The hearing, which neither woman attended, dealt with several preliminary issues before a full “line-by-line” assessment of costs takes place at a later date, which will decide the overall amount of money to be paid.

Judge Gordon-Saker said this could take place in early 2025, but added: “The parties need to get on with this and put it behind them.”

He said: “Realistically, it (the line-by-line assessment) is probably going to be next year, hopefully early next year.”

In 2019, Mrs Rooney, the wife of former Manchester United striker Wayne Rooney, publicly claimed Mrs Vardy’s account was the source behind three stories in The Sun newspaper featuring fake details she had posted on her private Instagram profile – her travelling to Mexico for a “gender selection” procedure, her planning to return to TV, and the basement flooding at her home.

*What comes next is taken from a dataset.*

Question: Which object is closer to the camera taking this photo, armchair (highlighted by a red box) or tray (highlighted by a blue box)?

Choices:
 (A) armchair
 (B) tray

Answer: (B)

After the high-profile trial, Mrs Justice Steyn ruled in Mrs Rooney’s favour in July 2022, finding the post was “substantially true” and that it was “likely” Mrs Vardy’s agent, Caroline Watt, had passed information to The Sun.

She added Mrs Vardy, the wife of Leicester City striker Jamie Vardy, “knew of and condoned this behaviour”.

At the latest hearing, Jamie Carpenter KC, representing Mrs Vardy, said in written submissions that Mrs Rooney’s claimed legal bill ran to £1,833,906.89, which was more than three times her “agreed costs budget of £540,779.07”.

He said the bill was “drawn without sufficient care” and had “a ‘kitchen sink’ approach”, and included “over £120,000 of costs to which Mrs Rooney has no entitlement”.

But Robin Dunne, for Mrs Rooney, said in his written submissions that Mrs Vardy had shown “deplorable conduct” in the case and that costs could have been lower if “she conducted this litigation appropriately”.

He added: “It sits ill in Mrs Vardy’s mouth to now claim that Mrs Rooney’s costs, a great deal of which were caused directly by her conduct, are unreasonable.”